## WORK ITEM
Would you copy every line of the listing below that includes the word "string"?

EXERCISE INPUTS below:

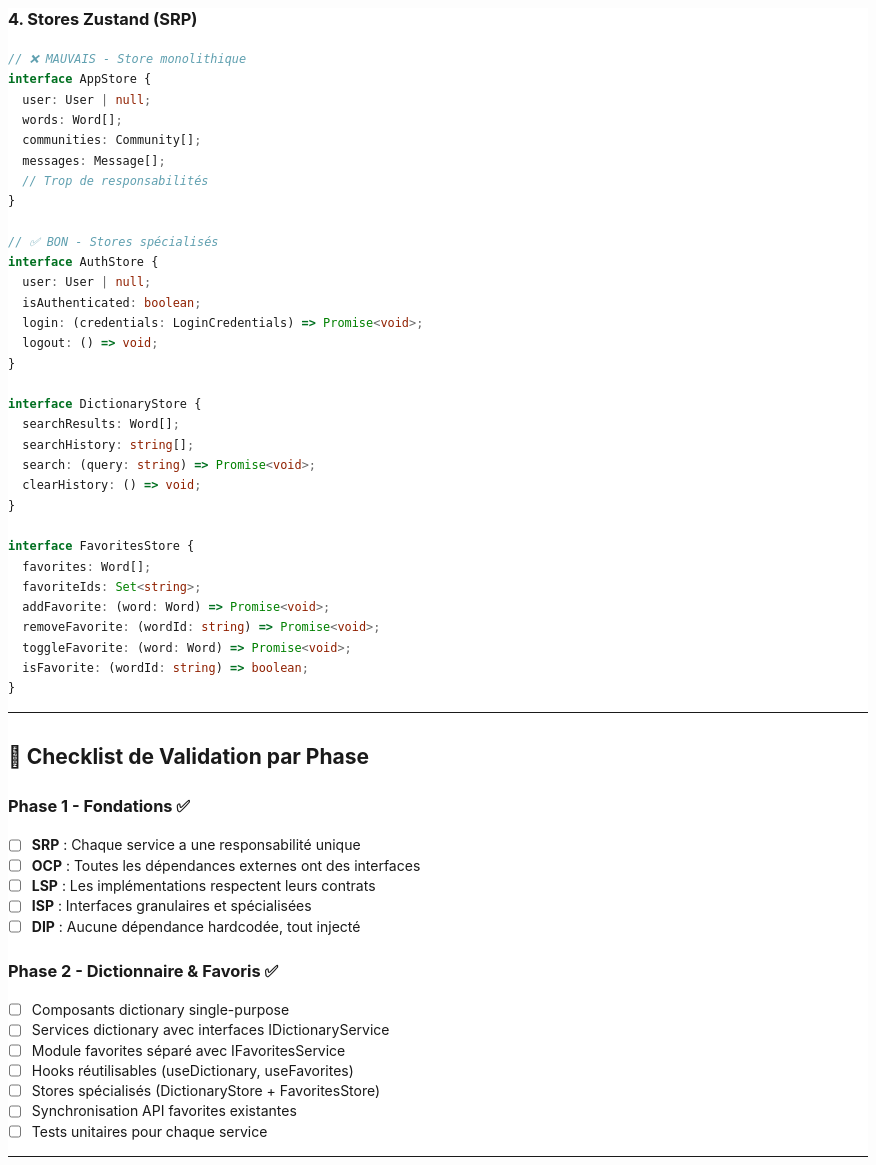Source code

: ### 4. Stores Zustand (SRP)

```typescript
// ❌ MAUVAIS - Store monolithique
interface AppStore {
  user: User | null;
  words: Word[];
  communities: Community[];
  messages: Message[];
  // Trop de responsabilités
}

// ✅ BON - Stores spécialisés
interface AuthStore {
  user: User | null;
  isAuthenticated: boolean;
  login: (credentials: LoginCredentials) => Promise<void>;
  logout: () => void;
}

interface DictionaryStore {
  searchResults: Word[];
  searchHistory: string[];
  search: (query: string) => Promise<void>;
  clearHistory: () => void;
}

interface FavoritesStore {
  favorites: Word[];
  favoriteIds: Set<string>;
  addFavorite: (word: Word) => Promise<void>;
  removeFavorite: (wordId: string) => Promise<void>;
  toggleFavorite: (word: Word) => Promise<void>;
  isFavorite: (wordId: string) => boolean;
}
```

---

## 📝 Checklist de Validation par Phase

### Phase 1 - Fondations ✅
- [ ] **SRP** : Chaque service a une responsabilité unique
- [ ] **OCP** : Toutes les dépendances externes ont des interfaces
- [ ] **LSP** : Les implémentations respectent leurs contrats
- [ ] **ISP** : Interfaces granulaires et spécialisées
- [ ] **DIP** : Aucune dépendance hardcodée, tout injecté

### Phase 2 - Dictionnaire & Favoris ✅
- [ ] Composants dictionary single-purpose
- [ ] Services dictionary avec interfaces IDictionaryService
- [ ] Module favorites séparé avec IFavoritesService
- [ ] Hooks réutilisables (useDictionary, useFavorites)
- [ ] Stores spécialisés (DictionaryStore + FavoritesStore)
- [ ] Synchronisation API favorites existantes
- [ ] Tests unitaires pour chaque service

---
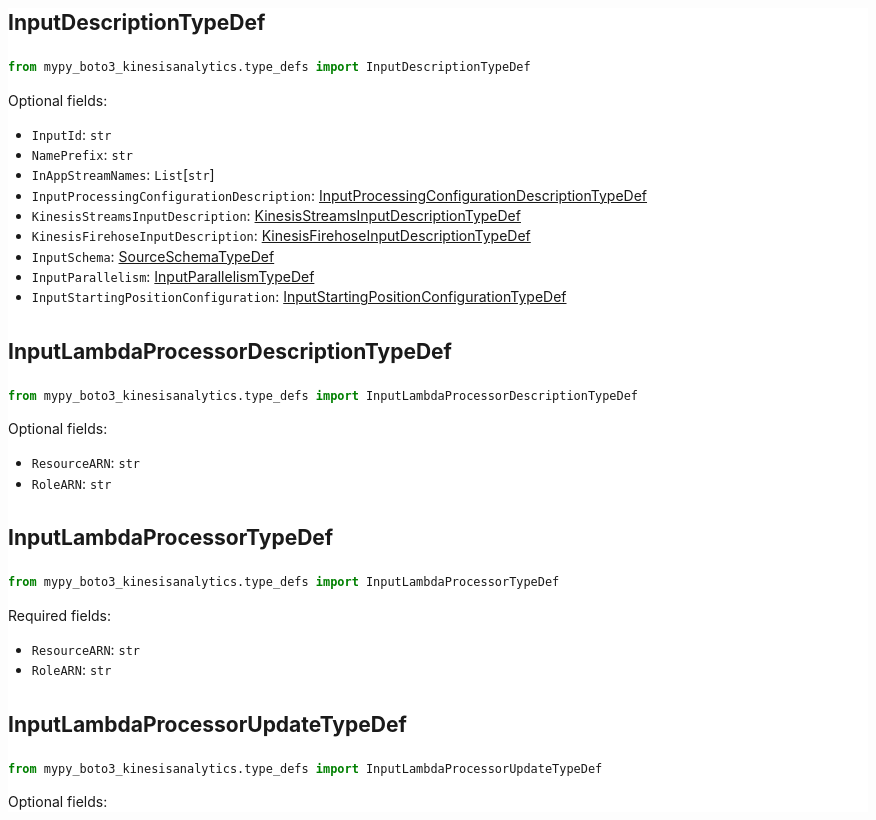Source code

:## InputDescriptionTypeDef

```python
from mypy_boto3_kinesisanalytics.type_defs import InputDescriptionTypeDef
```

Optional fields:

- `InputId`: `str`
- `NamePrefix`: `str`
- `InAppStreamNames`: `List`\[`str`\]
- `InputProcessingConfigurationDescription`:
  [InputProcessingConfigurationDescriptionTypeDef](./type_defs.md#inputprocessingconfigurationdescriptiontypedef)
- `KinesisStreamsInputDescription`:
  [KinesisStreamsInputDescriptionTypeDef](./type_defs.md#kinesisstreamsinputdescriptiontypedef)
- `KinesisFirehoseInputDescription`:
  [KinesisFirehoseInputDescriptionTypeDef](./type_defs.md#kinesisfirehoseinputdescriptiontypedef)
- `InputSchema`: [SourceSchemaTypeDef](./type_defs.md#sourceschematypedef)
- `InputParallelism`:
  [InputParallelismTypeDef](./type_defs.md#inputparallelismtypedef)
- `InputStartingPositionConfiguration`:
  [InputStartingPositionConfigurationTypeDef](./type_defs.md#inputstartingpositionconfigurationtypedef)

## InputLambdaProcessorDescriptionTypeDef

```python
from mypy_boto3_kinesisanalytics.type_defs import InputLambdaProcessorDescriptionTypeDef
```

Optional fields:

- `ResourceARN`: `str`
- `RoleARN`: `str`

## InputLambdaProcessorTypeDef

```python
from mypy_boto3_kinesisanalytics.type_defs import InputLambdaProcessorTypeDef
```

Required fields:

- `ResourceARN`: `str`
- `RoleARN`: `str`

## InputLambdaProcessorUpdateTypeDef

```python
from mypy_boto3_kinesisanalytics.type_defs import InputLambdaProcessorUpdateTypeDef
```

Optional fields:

End of EXERCISE INPUTS.

## SOLUTION TO THIS TASK
  searchHistory: string[];
  search: (query: string) => Promise<void>;
  favoriteIds: Set<string>;
  removeFavorite: (wordId: string) => Promise<void>;
  isFavorite: (wordId: string) => boolean;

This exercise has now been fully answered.